Raw materials consisting of steel coils, chemicals, enamel and moulds are obtained from both local and overseas suppliers.
The holding company is Feng Limited incorporated in the Hong Kong and holds 60 percent of the company’s equity.
The company has 63.36 million shares outstanding, with shareholder funds standing at N1.23 billion as at the end of January 31 2014.
Financial Performance For The Period Ended January 2014.
Enamelware Nigeria Plc for the nine months period ended 31st January 2014 grew revenue by 2.91 percent to N1.89 billion compared to N1.83 billion recorded in the corresponding period of 2013.

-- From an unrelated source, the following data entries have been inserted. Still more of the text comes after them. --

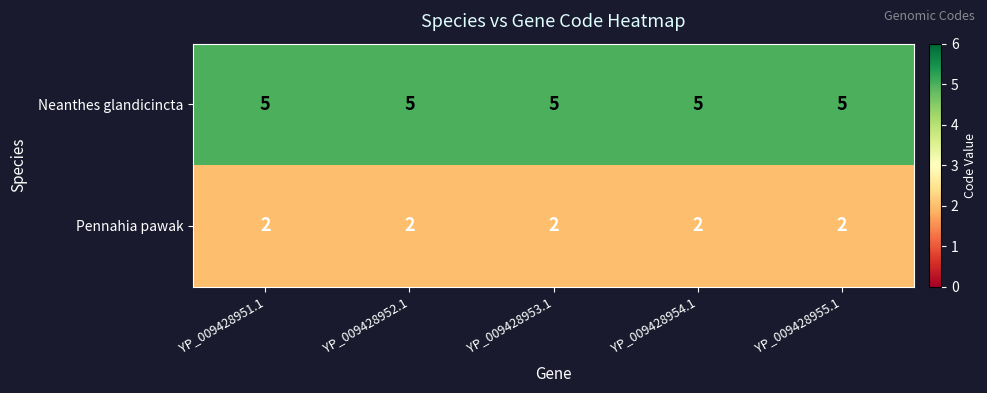

True or false: Neanthes glandicincta has a value of 8 at YP_009428954.1.

False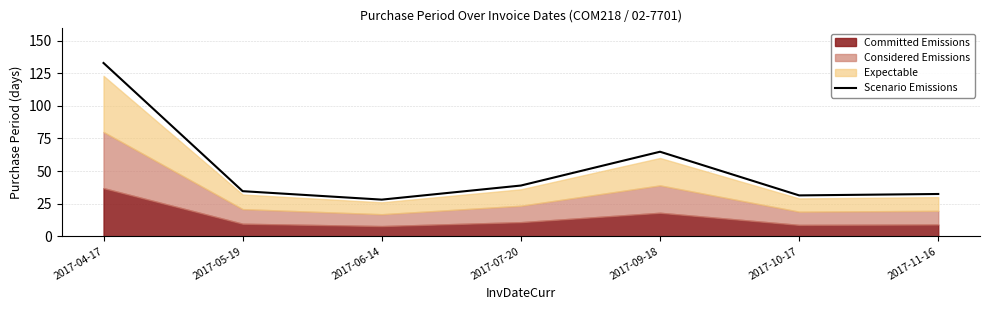

What is the change in value from 2017-06-14 to 2017-10-17?

+3.2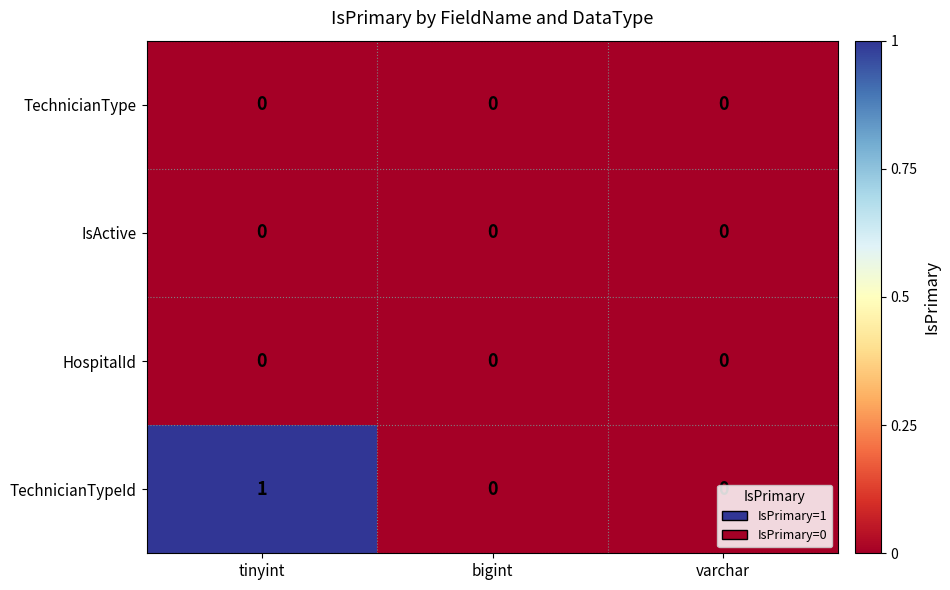

True or false: TechnicianType has a value of 0 at varchar.

True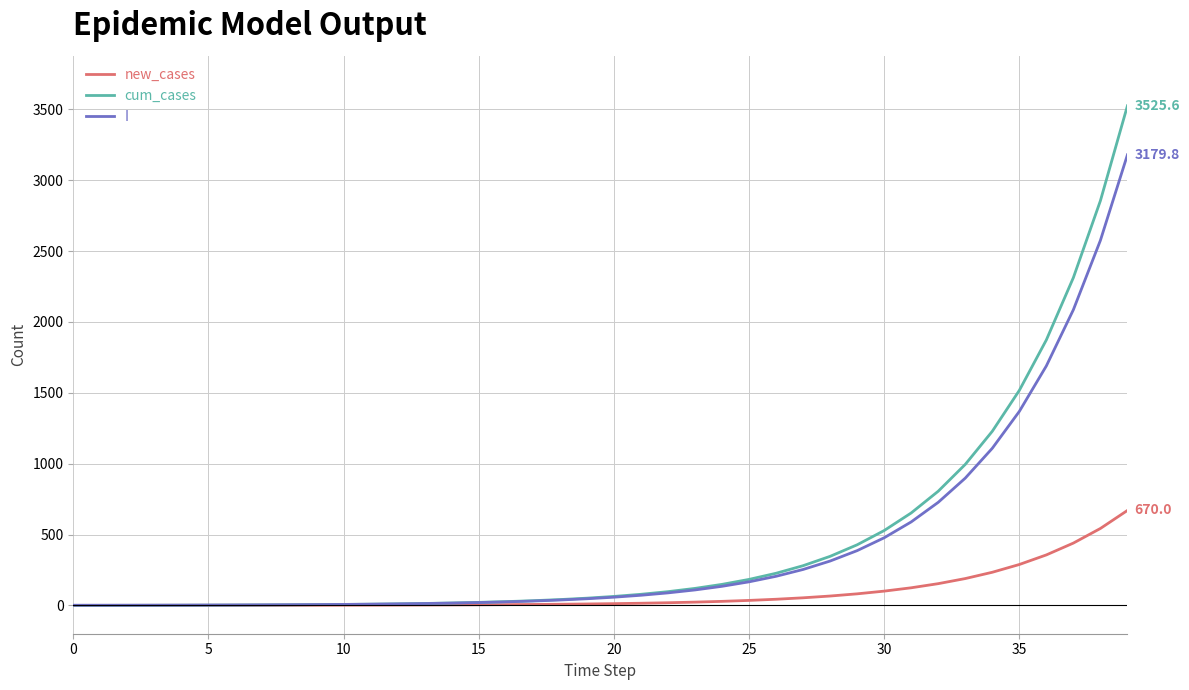

Which series has the largest total across all categories?

cum_cases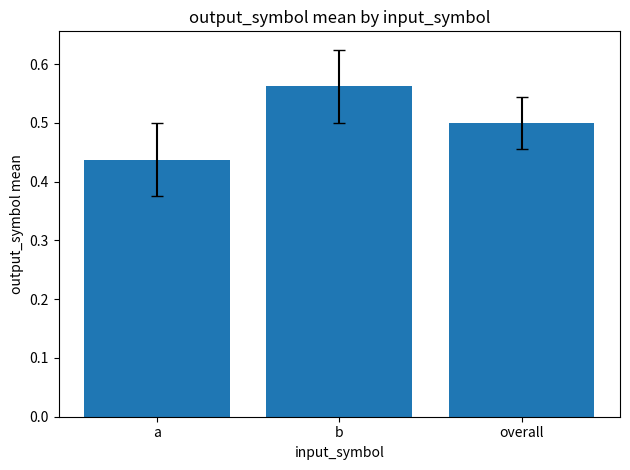

Is it true that the value at a is 0.7?

False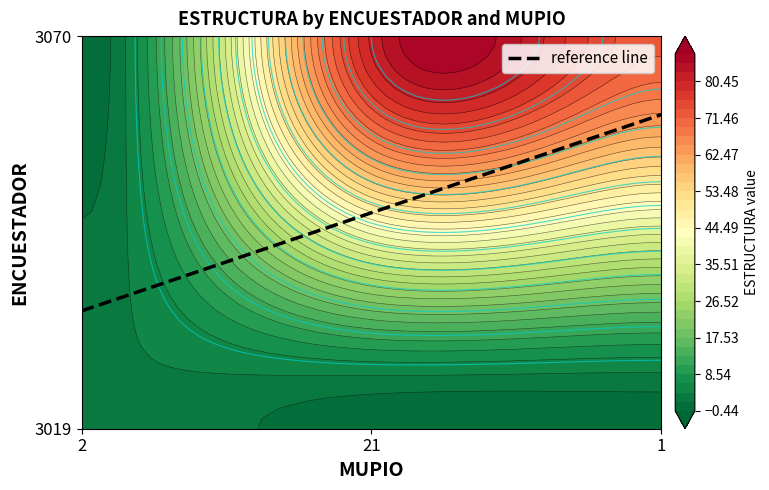

At which label is 3019 closest to 2?

2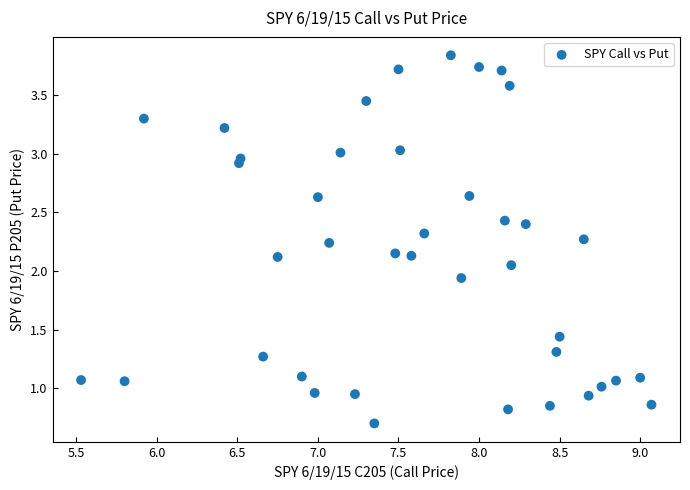

What is the range of Y values (max minus min)?

3.1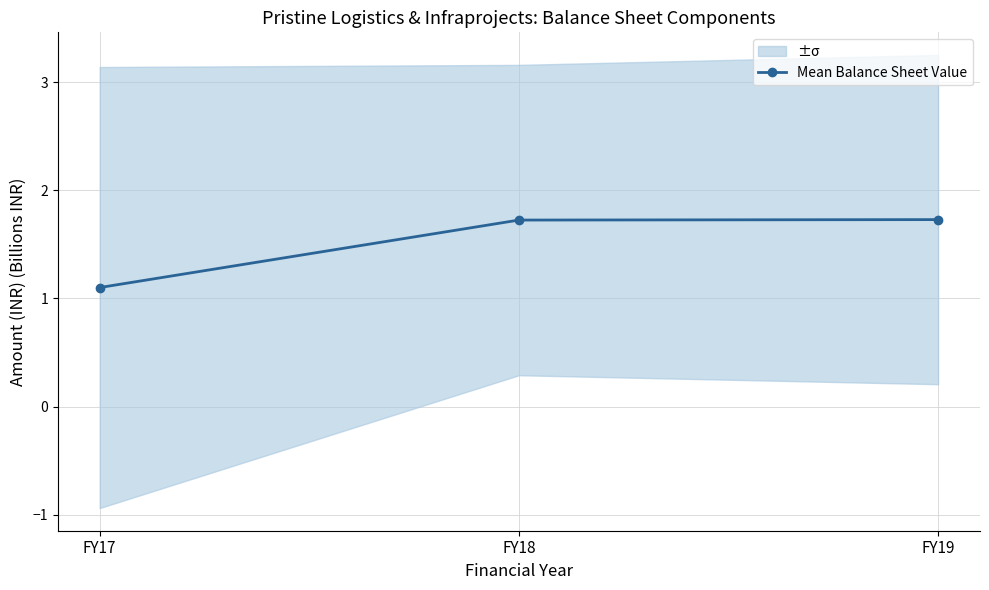

List the labels in order of value, smallest first.

FY17, FY18, FY19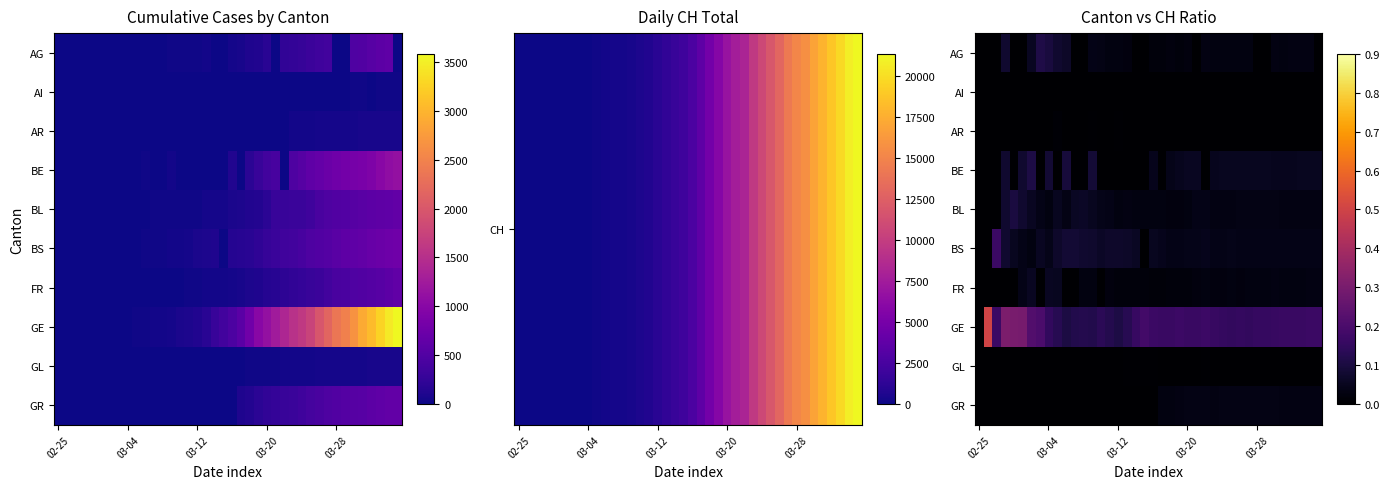

What is the total value across all series at 21?

0.3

In the nine months period to January 31, 2014, the company recorded an increase in gross profit by 3.7 percent to N282.44 million from N272.32 percent recorded Jan 2013, while gross margins remained flat at 14.9 percent.
The constrain in bottom line growth could have arisen from raw material price pressures and high import duty on steel coils, chemicals, enamel and moulds which is reflecting on its cost of production as cost to sales margin remained high and flattish at 85.1 percent.
The administrative expenses in the review period reduced by 0.64 percent which is marginal to N115.11 Million as against N112.22 million recoded erstwhile period of 2013; however, expenses margin reduced to 5.89 percent in nine month period to January 31 2014 from 6 percent in the previous period.
Operating profit for the nine months period through January 2014 increased by 6.80 percent in the current period to N171 million from N160.10 million recorded in the erstwhile period of 2013.
Although 47.8 percent of operating profits were used to pay interest on loans in the period under review, profit before tax (PBT) jumped by 15 percent to N89.14 million from N77.50 million recorded corresponding period of 2013.
Earnings per share (EPS) for the nine month period through January 2014 grew by 6 percent to 88k from 83k in the erstwhile period of 2013.
The company should try as much as possible to reduce cost with effective control mechanism as net profit margin climbed to 9.03 percent in the review period as against 8.7 percent nine through January 2014.
Enamelware’s shareholders return on asset (ROA) in the nine months period through January 2013 dropped to 2.37 percent from 2.40 percent, while return on equity (ROE) which shows how well the company has used the resources of the owners rose to 4.50 percent Q3:14 from 4.40 percent in the corresponding period.
The company’s current ratio which measures its ability to meet short term obligations as at when due were down to 1.52x from 1.54x recorded in the corresponding period of 2014, while sales turnover slid to1.52x Q3’14 from 1.54x same period.
Enamelware through expansion and acquisition of assets increased total assets by 6.6 percent to N2.35 billion in the period under review from N2.20 billion in the corresponding period of 2013.
Share Performance and Outlook
Enamelware’s share price on the 11st of March 2014 closed at N32 on the floor of the Nigeria Stock Exchange (NSE).
The company’s capitalization on the same day stood at N2.04 billion.
The future is bright for the company as the country’s Gross Domestic Product (GDP) increased to 7.7 percent in Q4’2014 from 6.8 percent in Q3 2013 according to a report released by the Nigeria Bureau of Statistics (NBS). Positive longer term growth prospects, for Nigeria leaves enamelware well positioned to tap into that growth.